Inside Spain: The truth about jobs and octogenarian’s eviction fight

In this week's Inside Spain we see why no amount of positive employment figures mean Spain's job market is any better, and how an 87-year-old's eviction for her home to become an Airbnb is the latest chapter in the mass tourism debate.

Inside Spain: The truth about jobs and octogenarian's eviction fight

Spain is on the up economy speaking, it would seem. Its GDP is growing at faster rates than any other major European economy and according to the latest employment figures it has more people working than ever before: 21 million. 

Optimistic headlines about minimum wage rises and more job stability have become increasingly common, although often it’s Spanish newspapers’ political bias which determines whether to praise or criticise the country’s job market. 

Are these positive economic and employment changes palpable for the average person? In most cases, no.

The left-wing coalition government of Pedro Sánchez may have implemented measures to make job conditions and salaries somewhat better for those who are really struggling, but Spain’s job market remains chronically sick, as it has been for decades.

Although its general unemployment rate isn’t as alarming as during the economic crisis of the previous decade, its rate of paro of 11.7 percent in March 2024 is the highest of the eurozone

Spain also still claims top spot for youth joblessness in the EU at a more worrying 28 percent. 

Even though Spain’s Labour Minister Yolanda Díaz spearheaded a key reform which led to a huge reduction in temporary job contracts, which were in theory replaced by permanent positions, it’s since emerged that half of these fixed job contracts (contratos indefinidos) go up in smoke before a year has passed.

At best, Spain’s job market has gone from really bad to bad. It remains the most glaring drawback for many foreigners of a working age who know that they’ll probably have to sacrifice higher wages and job opportunities for a life here.  

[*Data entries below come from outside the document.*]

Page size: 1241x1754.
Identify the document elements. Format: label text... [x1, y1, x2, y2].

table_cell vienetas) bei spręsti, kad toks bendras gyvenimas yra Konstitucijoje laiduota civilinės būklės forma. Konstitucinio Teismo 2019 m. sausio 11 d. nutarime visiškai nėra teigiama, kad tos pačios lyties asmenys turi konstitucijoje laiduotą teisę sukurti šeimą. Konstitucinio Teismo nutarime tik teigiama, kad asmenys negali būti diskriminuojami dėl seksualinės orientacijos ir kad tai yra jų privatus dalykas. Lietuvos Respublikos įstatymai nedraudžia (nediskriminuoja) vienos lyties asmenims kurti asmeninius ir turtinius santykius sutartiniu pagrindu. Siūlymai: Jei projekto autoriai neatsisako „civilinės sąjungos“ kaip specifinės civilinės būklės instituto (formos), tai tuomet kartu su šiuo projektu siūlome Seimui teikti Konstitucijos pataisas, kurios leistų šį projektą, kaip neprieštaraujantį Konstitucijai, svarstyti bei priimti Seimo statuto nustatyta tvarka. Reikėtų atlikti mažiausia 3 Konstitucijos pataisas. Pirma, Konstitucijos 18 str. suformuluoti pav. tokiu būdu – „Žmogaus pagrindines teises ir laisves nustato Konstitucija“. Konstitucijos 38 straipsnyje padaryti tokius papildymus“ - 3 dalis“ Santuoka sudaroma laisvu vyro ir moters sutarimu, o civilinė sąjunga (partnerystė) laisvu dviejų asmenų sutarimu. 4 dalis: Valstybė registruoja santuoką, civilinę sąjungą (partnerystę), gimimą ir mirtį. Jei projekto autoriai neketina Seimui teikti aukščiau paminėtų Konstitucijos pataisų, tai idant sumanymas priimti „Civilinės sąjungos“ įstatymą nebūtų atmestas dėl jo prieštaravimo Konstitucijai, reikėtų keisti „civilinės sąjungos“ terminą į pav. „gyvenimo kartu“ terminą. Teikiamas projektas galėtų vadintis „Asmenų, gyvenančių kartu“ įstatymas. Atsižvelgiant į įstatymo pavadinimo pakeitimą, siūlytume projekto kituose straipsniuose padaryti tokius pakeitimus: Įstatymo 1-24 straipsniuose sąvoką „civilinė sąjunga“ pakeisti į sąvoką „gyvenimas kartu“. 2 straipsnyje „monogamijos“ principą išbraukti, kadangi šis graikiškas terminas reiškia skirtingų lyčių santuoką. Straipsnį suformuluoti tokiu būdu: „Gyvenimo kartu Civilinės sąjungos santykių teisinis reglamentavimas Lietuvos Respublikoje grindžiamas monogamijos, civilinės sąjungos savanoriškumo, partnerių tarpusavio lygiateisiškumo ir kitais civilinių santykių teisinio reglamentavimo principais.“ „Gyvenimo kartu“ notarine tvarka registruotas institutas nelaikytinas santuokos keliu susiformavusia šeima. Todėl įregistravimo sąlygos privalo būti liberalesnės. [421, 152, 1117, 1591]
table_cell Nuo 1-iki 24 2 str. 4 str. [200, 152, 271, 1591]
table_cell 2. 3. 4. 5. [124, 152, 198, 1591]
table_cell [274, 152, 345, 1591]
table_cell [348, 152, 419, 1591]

It’s no wonder that Spain’s brain drain of local talent continues (379,000 in 2022), whilst foreign nationals who are willing to put up with the dire labour market occupy the vast majority of new jobs created

And from something that never changes about Spain to something that is – the gentrification of Spanish cities, and more specifically the so-called ‘touristification’ of central working-class neighbourhoods. 

We’ve been covering rising discontent against mass tourism in Spain, particularly with regards to rising rents, and no story better showcases how Airbnb-style holiday lets are forcing out locals than that of 87-year-old Cádiz resident María Muñoz. 

She’s lived for 57 years in a rented flat in El Pópulo neighbourhood where she raised her children, but on June 26th she will be evicted from her home, which will be turned into a tourist apartment.

The only option she’s been given is to buy the property, which she cannot afford.

The eviction has angered locals, reached the Andalusian Parliament and properly sparked the mass tourism debate in another corner of Spain, following similar popular outcries in the Canaries and Málaga in recent weeks. 

Valencia? Seville? Granada? Which will be next? It seems almost certain that it won’t be long before alienated and priced out neighbours in another barrio or city in Spain raise their voices against what’s happening.